═════ Data to process ═════

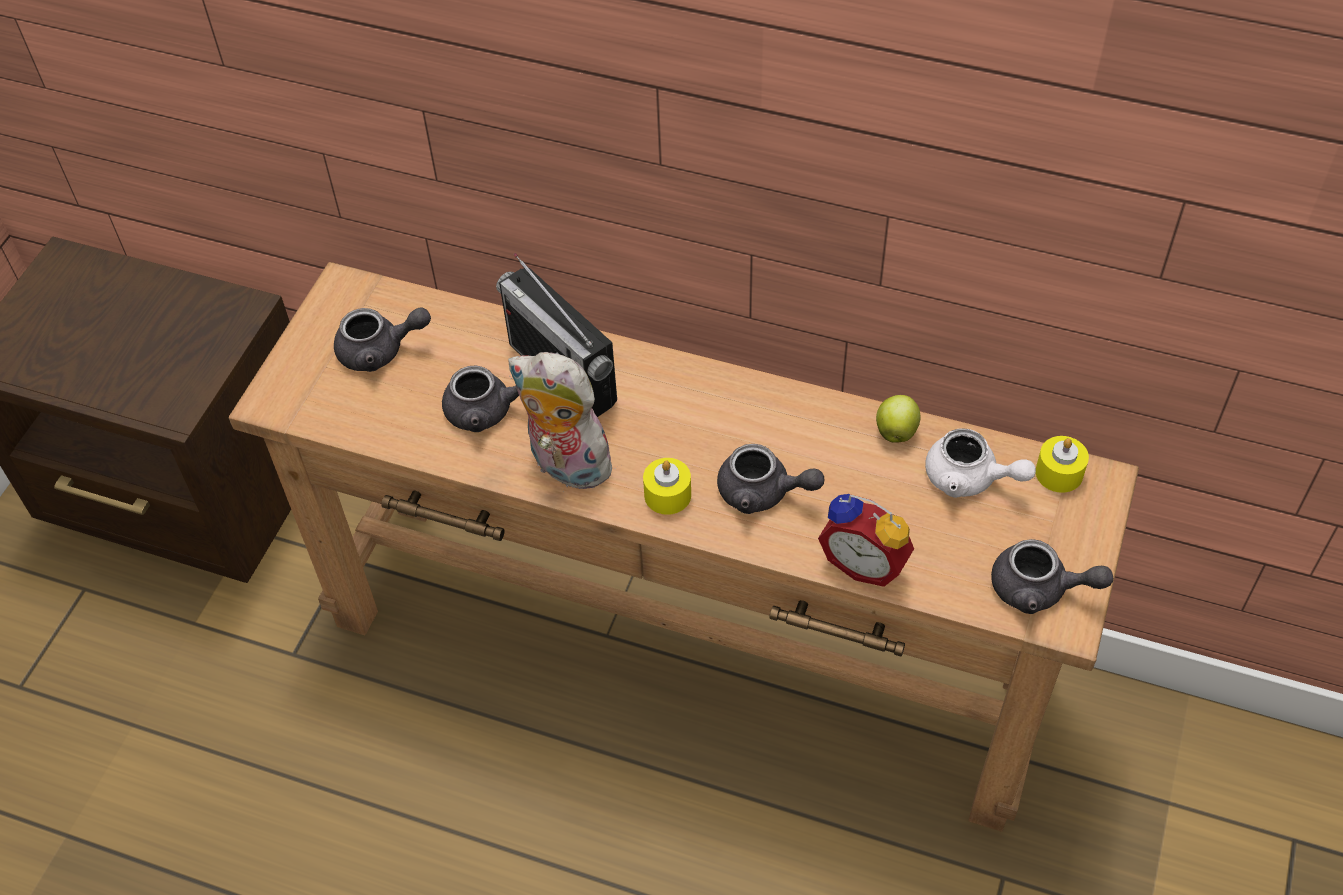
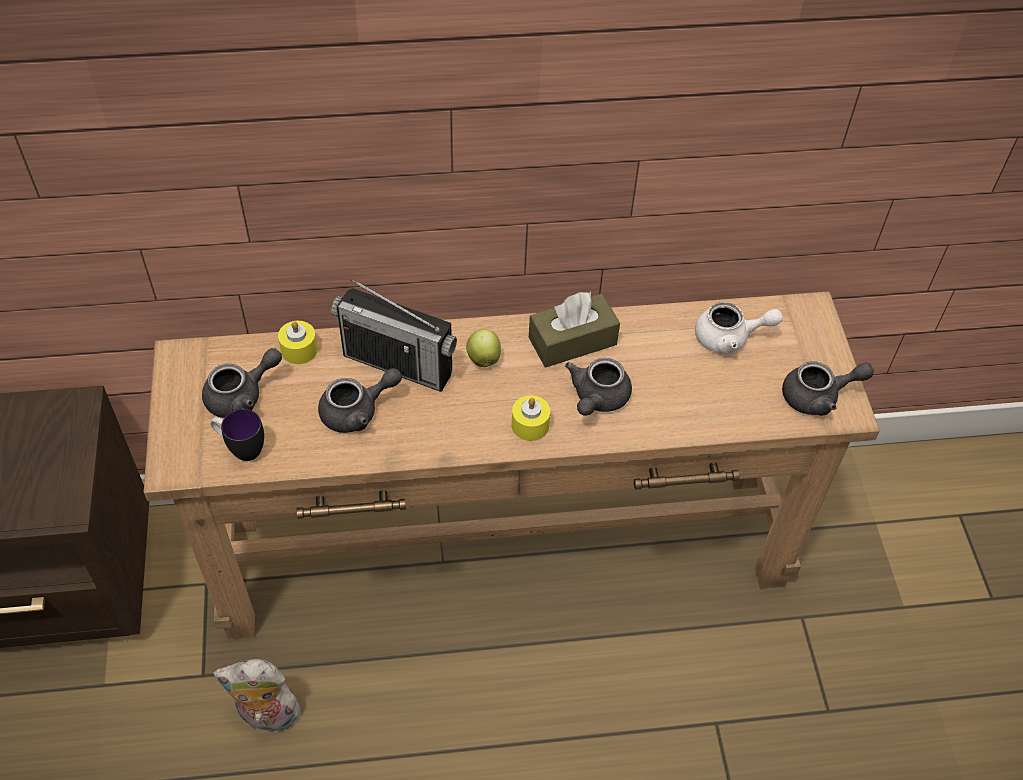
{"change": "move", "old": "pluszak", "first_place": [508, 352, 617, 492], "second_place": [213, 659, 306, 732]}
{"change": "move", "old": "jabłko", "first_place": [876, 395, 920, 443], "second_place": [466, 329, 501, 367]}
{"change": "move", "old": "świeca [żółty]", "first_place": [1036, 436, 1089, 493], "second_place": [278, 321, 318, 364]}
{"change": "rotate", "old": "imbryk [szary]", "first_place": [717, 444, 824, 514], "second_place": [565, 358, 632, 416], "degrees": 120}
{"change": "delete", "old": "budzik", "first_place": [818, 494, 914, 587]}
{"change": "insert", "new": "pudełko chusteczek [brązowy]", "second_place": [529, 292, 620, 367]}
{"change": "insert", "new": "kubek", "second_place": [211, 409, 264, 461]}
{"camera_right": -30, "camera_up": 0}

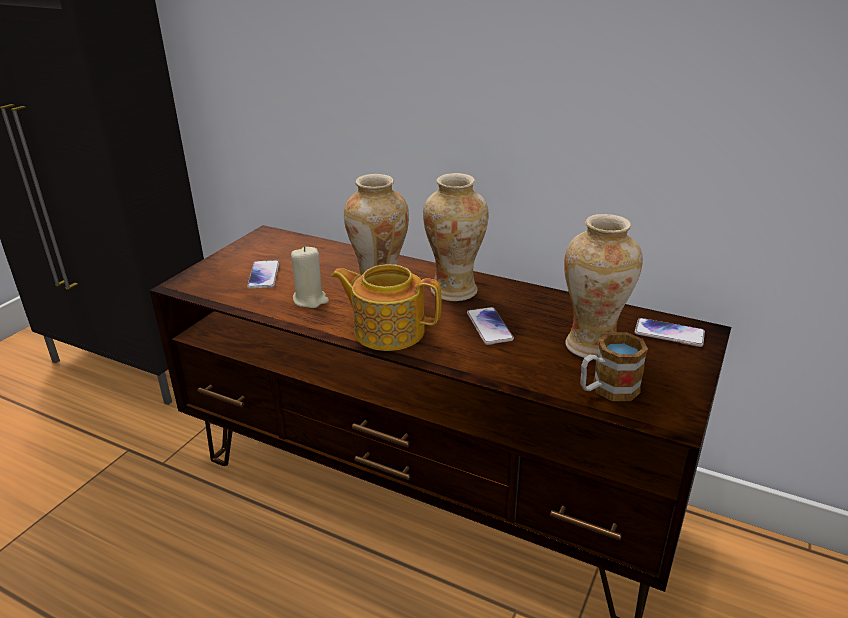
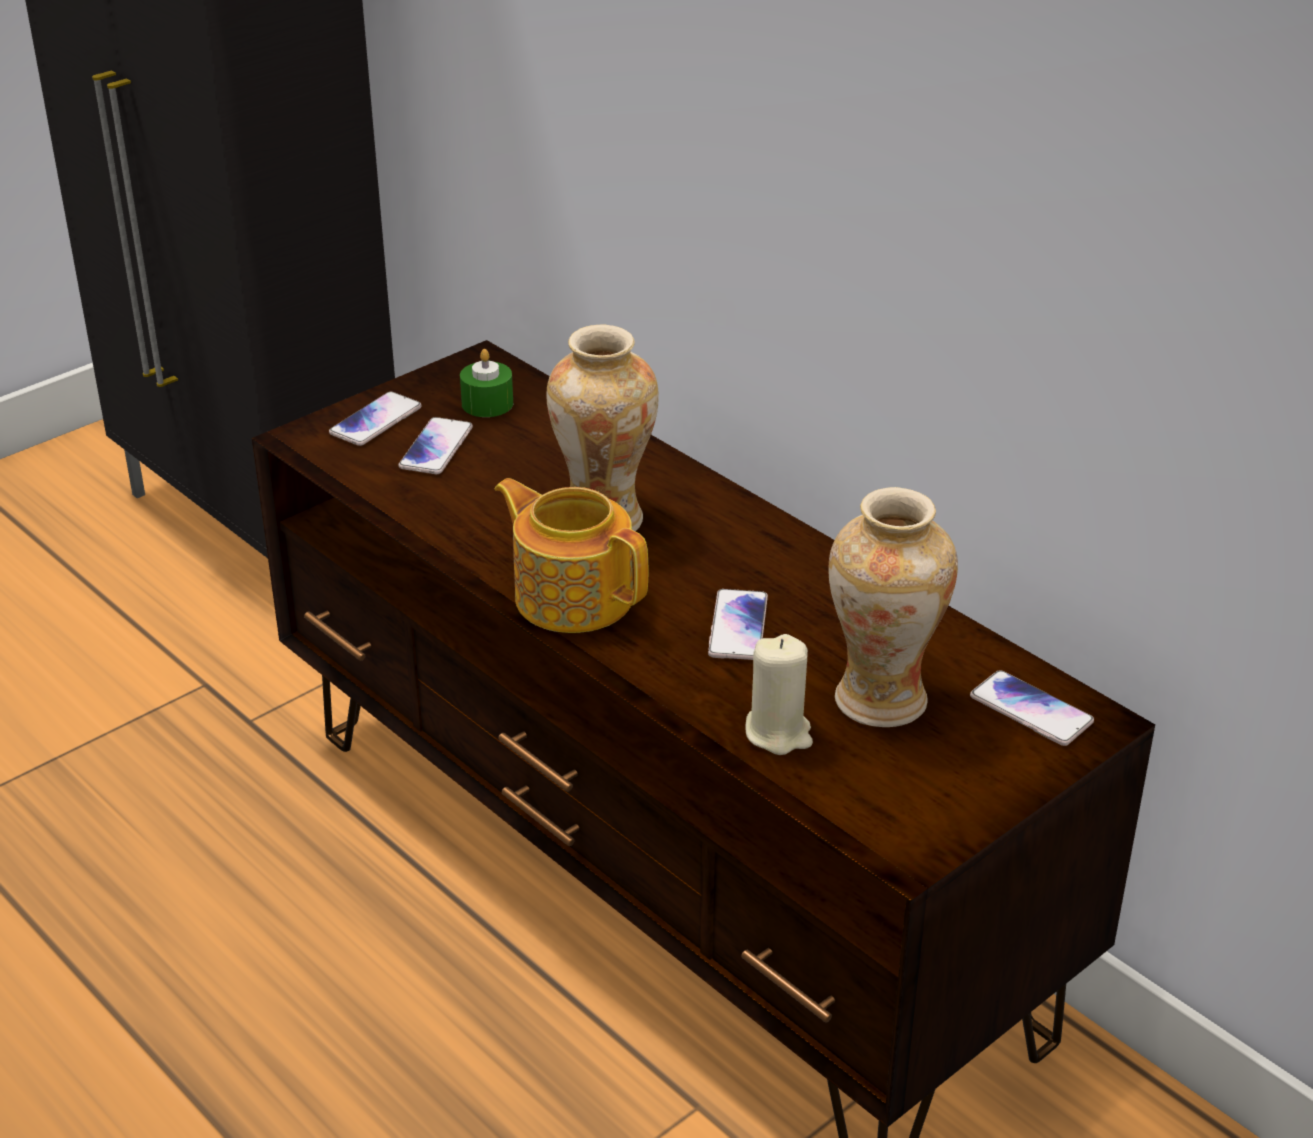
{"change": "delete", "old": "wazon", "first_place": [423, 173, 489, 301]}
{"change": "move", "old": "świeca [beżowy]", "first_place": [291, 246, 329, 308], "second_place": [745, 634, 813, 755]}
{"change": "delete", "old": "kubek", "first_place": [580, 332, 648, 401]}
{"change": "insert", "new": "świeca [zielony]", "second_place": [460, 349, 513, 417]}
{"change": "insert", "new": "telefon", "second_place": [329, 392, 421, 446]}
{"camera_right": 20, "camera_up": 5}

═════

## Exercise requirements
Without including any pictures, reproduce the listing exactly.

## Written answer
{"change": "move", "old": "pluszak", "first_place": [508, 352, 617, 492], "second_place": [213, 659, 306, 732]}
{"change": "move", "old": "jabłko", "first_place": [876, 395, 920, 443], "second_place": [466, 329, 501, 367]}
{"change": "move", "old": "świeca [żółty]", "first_place": [1036, 436, 1089, 493], "second_place": [278, 321, 318, 364]}
{"change": "rotate", "old": "imbryk [szary]", "first_place": [717, 444, 824, 514], "second_place": [565, 358, 632, 416], "degrees": 120}
{"change": "delete", "old": "budzik", "first_place": [818, 494, 914, 587]}
{"change": "insert", "new": "pudełko chusteczek [brązowy]", "second_place": [529, 292, 620, 367]}
{"change": "insert", "new": "kubek", "second_place": [211, 409, 264, 461]}
{"camera_right": -30, "camera_up": 0}

{"change": "delete", "old": "wazon", "first_place": [423, 173, 489, 301]}
{"change": "move", "old": "świeca [beżowy]", "first_place": [291, 246, 329, 308], "second_place": [745, 634, 813, 755]}
{"change": "delete", "old": "kubek", "first_place": [580, 332, 648, 401]}
{"change": "insert", "new": "świeca [zielony]", "second_place": [460, 349, 513, 417]}
{"change": "insert", "new": "telefon", "second_place": [329, 392, 421, 446]}
{"camera_right": 20, "camera_up": 5}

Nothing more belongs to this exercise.